Hahaha, yes I thought of it while writting it! This is a crazy annoying terminal popup! But it can maybe be useful if used correctly and with parsimony
As a counterpoint, aircraft designers have learnt through bitter experience that interface design is extremely important, as in stressful situations, or even due to a momentary lapse in attention, even a very highly trained, careful individual can make a fatal mistake. Quite frankly the only reason tractors don't get the same treatment is that generally the operator only kills themselves, not a few hundred other people.

(This isn't to say that training is useless, just that more training isn't the best and only solution to all problems, nor will a lack of careful interface design magically create more capable operators)

I think that's a great counterpoint, but it is leading to the same issue. Its allowing a class of pilots to fly who know less and less, and are more reliant on the automation. With deadly results.
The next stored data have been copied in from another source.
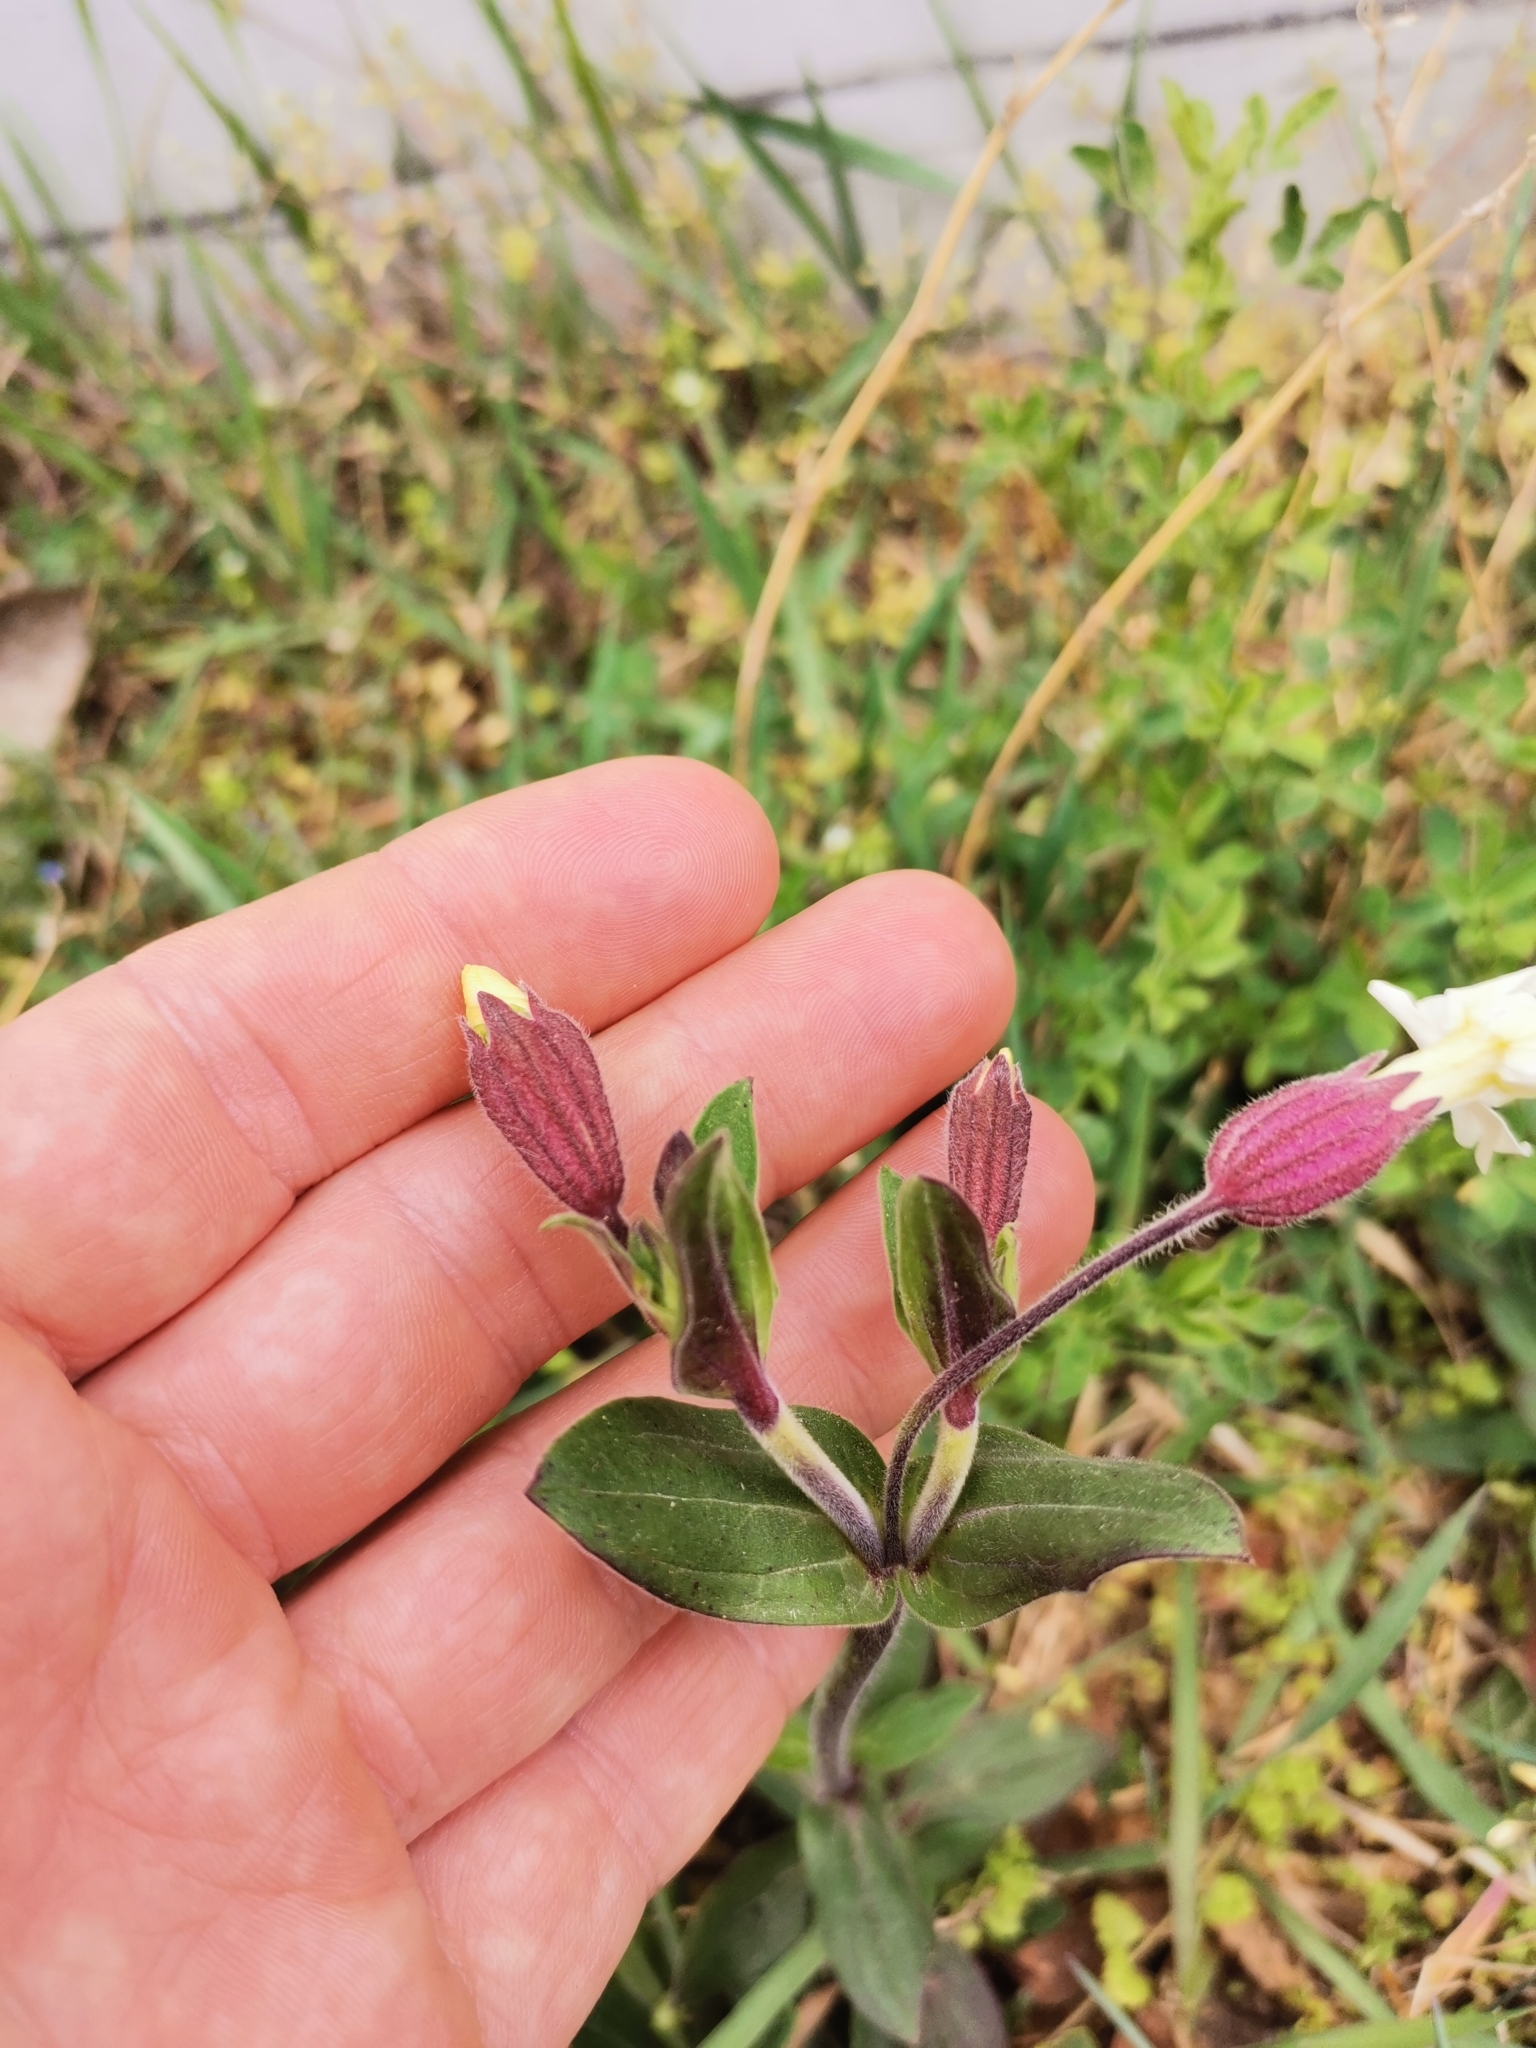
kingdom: Plantae
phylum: Tracheophyta
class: Magnoliopsida
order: Caryophyllales
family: Caryophyllaceae
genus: Silene
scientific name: Silene latifolia
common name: White campion
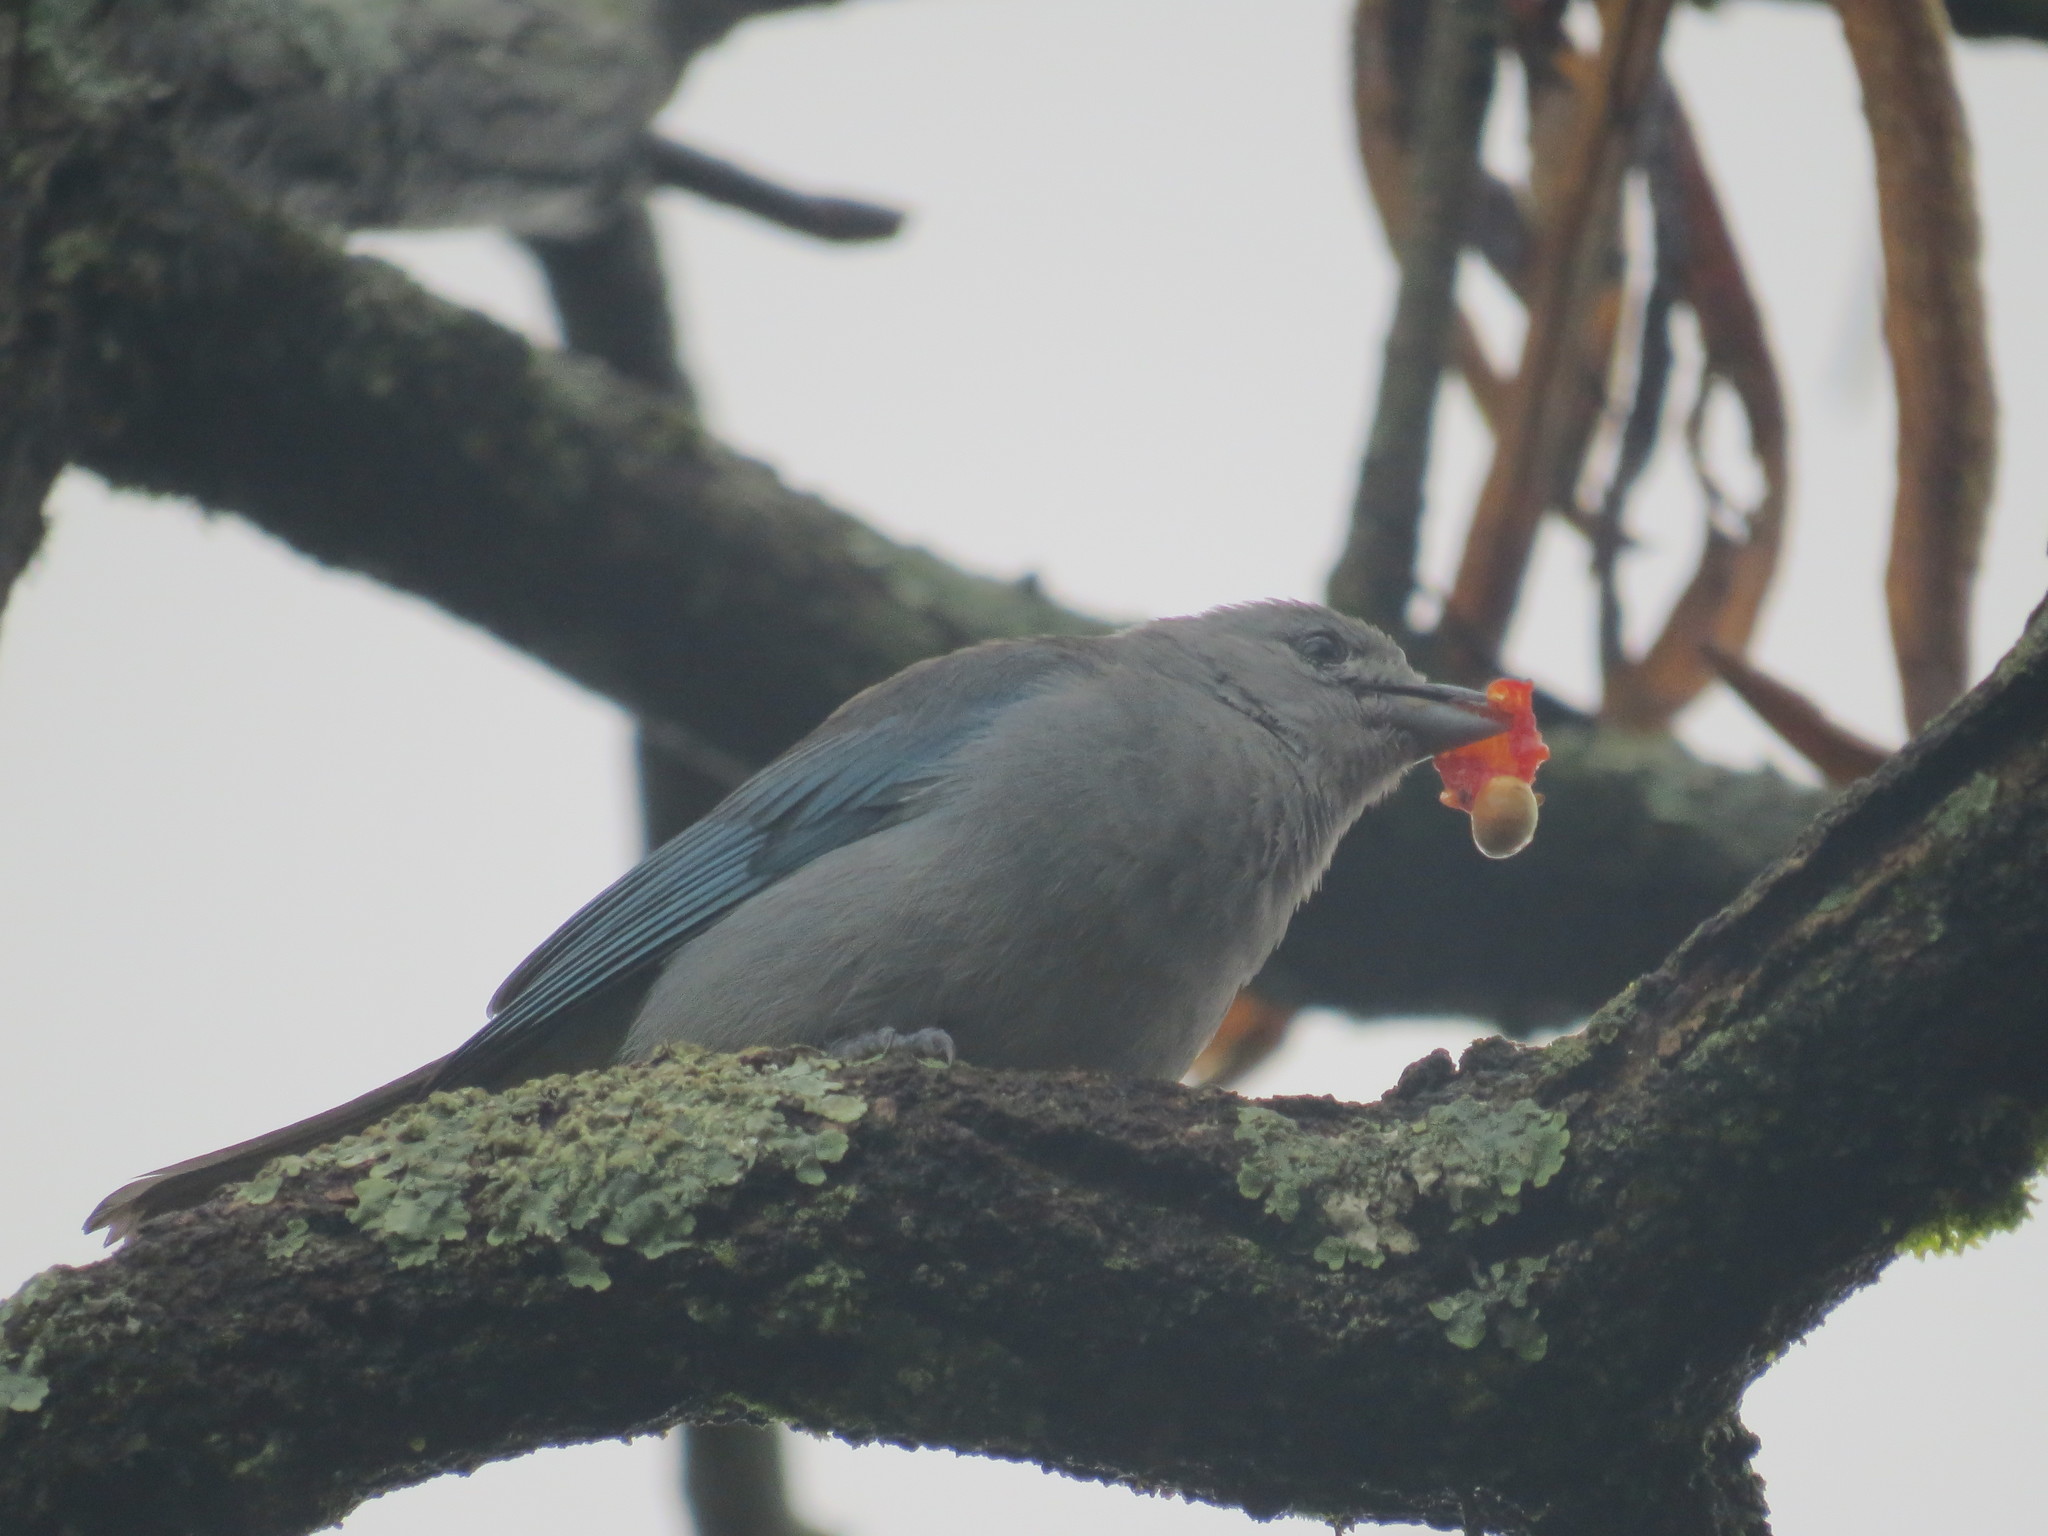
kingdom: Animalia
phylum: Chordata
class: Aves
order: Passeriformes
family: Thraupidae
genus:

Separately the only reason tractors don't get the same treatment is because society doesn't care about rural men in the same way they don't care about soldiers. In comparison cars have been largely regulated for safety, because the people who die in car crashes come from a wider swath of society.

> Its allowing a class of pilots to fly who know less and less, and are more reliant on the automation. With deadly results.

This is a plausible hypothesis, but it is reflected in the data? Flying has gotten safer and safer over the years, but of course that's got a multitude of effects contributing to it, not just the skill of the pilots. Reliance on automation is effectively a requirement for modern aircraft given the number of control systems which are critical to the pilot having any control of the aircraft. I've seen Boeing criticized for their approach here: while Airbus's interface is more or less "you are directing a series of control systems, not flying the plane directly", Boeing has essentially tried to concoct an elaborate illusion that a gigantic airliner is a Cessna, which a leaky abstraction even if it makes the pilot feel like they are "closer to the metal". (I could draw a comparison to C programmers who feel the same thing despite the great honking illusion of an optimizing compiler in between).

> The number of software systems I've seen designed to allow the clueless to bumble their way through operations is much higher than the number of companies I've seen that attempts to train better operators.

I agree, and that's a problem. Now with LLM, we're training everybody to not know how to find information by themselves (we call that "prompt engineering" so it cannot be bad, right? /s).